Our apologies for not posting more--it's been far busier than we thought.

Here's a few final photos from Nanchang.

CJ in the hotel room:

and Mom and CJ at the Tengwang Pavillion:

More to come...

Tuesday, January 16, 2007

Before and After Shots

Mom's laid up today with a cold/sore throat type of thing, so CJ and I went for a brief walk around the tourist shops near our hotel. It was our first unescorted venture.

Here's CJ waiting for the elevator in the hotel:

And here she is on our return to the hotel room:

The first thought that occurred was that she usually takes a nap later in the afternoon; was I courting disaster by letting her sleep earlier? The second thought was that if I were to let her sleep, I should probably take her out of the stroller. But then she would kick up a fuss, waking up Mom.

I chose to let sleeping babies lie, and joined the crew with my own nap...


A few videos

Yestersay (Tuesday) started out with a real bang--as we tried to pick her up out of the hotel's crib, the crib collapsed. Fortunately, we caught her and no harm was done.

The good news is that she slept the night. And she slep through the night last night as well.

We thought we'd give a few videos as an update today.

Here's Meg and CJ introducing themselves to each other:

And here they are getting to know each other a bit more quietly:

Lastly, here's a woman who works at the orphanage who explains how to say Ling Cha Jiao:

Our apologies for not updating yesterday. We didn't have time until the evening, and the hotel server was running quite slow.

All in all, everything's going wonderfully.

Monday, January 15, 2007

The long awaited photos

Today went better than expected. Although we were not able to get CJ to pose for a family photo (that will come tomorrow, hopefully), we did get a few good shots:

Here's the blow by blow, in brief:

At 2:45pm, we show up at the hotel lobby with some paperwork and bags of gifts for the orphanage. Meg and I and five other couples (including one single mother and her Dad) are led to a hotel conference room, where we wait impatiently for our daughters.

The orphanage director and staff show up with the six girls dressed in identical and extremely cute red outfits. My attempts to photograph the scene were not quite adequate, regrettably, although Meg managed to get a good shot of CJ and I.

After filling out some paperwork, we took CJ upstairs where she had a complete meltdown. Screaming unconsolably, I walked her back and forth in our room; managed to get her to nap for 15 minutes and then she started up again. Finally, Meg managed to feed her a bottle, and all of the sudden she must have decided that we weren't half bad because she pretty much calmed down.

We even took her down to the hotel restaurant for dinner, where she ate a bowl of corn congee.

After dinner, she fussed and cried a bit, but it was relatively minor and much much quieter. And now she's asleep.

An unbelievable day.


Jan. 10-12, More of Jiangxi Province

It's 1:20pm, Nanchang time. At 2:45pm, we go downstairs to meet CJ. But first, we wanted to post some more details from the past week's travels.

The photos can be found here.

Jan 10 Longhushan (Dragon and Tiger Mountain)

Driving from Nanchang to the national park called Longhushan was fascinating. Like a growing city in the US, Nanchang has its share of suburban and exurban sprawl—large plots of farmland precipitously smoothed over sprouting obtrusive office complexes. The one difference is that each complex seemed to be for one company only; in the US, many of these places have more than one tenant.

Element boundary records:
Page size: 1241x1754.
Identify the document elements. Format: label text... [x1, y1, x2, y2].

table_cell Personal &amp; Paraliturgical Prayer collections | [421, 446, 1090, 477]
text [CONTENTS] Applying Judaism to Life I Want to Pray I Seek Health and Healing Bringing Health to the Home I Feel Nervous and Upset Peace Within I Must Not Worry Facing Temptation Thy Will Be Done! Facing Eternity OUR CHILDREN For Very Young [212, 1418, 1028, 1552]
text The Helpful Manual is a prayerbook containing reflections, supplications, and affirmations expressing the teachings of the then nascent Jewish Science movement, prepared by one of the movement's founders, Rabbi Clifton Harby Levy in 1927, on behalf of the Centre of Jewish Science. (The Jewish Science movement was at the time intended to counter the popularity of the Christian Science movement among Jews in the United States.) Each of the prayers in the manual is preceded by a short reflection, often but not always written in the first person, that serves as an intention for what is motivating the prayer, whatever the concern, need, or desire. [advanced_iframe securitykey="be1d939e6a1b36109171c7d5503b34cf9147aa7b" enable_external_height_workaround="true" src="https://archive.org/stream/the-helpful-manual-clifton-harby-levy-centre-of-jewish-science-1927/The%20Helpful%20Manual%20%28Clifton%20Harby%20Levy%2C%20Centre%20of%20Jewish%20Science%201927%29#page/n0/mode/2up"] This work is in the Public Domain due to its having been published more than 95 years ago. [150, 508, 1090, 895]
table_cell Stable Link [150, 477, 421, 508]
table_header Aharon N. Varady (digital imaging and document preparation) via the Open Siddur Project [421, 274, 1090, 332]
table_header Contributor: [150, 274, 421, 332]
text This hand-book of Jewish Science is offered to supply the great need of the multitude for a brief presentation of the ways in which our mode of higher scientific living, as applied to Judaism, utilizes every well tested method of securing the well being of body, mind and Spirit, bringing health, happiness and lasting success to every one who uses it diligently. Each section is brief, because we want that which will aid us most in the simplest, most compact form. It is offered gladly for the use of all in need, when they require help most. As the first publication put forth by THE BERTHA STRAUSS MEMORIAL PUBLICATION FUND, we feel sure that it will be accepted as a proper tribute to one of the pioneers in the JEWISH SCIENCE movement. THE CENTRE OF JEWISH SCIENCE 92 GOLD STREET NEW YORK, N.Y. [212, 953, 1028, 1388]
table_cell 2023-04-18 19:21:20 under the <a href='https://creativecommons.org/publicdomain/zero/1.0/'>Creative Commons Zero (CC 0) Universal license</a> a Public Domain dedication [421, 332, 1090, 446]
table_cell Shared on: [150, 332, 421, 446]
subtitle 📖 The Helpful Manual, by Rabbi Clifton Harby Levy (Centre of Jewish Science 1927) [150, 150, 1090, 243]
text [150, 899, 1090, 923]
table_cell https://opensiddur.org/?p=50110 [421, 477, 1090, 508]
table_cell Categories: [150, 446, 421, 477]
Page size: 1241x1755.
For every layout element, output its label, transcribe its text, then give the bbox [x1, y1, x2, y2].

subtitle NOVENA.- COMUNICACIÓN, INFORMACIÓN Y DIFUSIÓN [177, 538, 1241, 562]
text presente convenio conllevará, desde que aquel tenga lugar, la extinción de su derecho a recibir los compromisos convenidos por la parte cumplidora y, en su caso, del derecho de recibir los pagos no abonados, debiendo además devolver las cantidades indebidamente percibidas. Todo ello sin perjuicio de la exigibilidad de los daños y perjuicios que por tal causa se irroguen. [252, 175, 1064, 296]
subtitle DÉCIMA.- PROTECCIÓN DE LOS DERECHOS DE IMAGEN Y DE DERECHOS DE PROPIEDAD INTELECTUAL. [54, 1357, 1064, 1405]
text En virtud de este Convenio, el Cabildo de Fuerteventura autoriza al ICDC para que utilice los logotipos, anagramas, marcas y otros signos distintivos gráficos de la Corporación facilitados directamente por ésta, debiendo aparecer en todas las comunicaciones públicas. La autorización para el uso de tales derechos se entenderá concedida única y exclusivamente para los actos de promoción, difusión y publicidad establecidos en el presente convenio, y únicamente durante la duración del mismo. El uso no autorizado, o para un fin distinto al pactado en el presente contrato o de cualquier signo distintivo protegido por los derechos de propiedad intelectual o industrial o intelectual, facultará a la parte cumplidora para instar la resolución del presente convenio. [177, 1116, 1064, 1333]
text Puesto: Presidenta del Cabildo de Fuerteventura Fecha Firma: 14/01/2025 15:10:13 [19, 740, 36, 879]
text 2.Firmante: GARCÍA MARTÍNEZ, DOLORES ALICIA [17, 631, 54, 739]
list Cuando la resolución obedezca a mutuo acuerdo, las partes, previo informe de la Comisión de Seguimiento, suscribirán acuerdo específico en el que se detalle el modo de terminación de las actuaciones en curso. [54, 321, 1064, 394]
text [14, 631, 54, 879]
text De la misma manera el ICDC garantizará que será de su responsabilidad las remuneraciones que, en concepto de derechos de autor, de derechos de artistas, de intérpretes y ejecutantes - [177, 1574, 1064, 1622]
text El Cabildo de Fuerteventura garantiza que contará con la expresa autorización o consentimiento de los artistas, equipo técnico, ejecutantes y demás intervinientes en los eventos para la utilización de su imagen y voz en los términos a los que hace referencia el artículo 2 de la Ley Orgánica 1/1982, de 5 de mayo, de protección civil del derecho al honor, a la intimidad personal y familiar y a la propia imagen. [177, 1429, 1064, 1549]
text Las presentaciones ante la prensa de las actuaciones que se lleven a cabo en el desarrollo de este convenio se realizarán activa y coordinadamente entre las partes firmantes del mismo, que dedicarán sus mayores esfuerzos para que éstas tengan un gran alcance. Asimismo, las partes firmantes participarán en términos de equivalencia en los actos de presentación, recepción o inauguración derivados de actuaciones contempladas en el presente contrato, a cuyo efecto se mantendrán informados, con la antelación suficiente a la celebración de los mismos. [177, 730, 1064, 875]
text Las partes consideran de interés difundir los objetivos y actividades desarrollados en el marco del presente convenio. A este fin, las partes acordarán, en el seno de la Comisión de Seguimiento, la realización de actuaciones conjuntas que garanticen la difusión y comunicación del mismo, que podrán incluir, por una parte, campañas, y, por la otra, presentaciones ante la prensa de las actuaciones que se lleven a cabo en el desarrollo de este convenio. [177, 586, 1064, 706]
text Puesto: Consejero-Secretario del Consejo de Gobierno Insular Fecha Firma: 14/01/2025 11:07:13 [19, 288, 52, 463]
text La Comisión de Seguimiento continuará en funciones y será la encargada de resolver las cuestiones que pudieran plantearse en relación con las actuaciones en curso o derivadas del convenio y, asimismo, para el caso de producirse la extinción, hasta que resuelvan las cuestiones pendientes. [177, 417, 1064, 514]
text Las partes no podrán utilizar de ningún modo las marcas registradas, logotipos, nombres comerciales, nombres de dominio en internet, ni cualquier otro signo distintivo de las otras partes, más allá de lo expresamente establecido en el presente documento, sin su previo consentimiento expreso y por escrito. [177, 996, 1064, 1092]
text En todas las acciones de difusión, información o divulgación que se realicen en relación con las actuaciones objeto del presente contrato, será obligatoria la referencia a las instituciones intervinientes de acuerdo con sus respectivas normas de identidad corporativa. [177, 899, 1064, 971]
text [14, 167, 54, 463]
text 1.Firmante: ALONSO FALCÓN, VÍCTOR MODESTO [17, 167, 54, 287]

WRITTEN PROBLEM: From the Nanchang travel blog above, quote the passage from "Our apologies for not posting" to "More to come...".

THE RESULT:
Our apologies for not posting more--it's been far busier than we thought.

Here's a few final photos from Nanchang.

CJ in the hotel room:

and Mom and CJ at the Tengwang Pavillion:

More to come...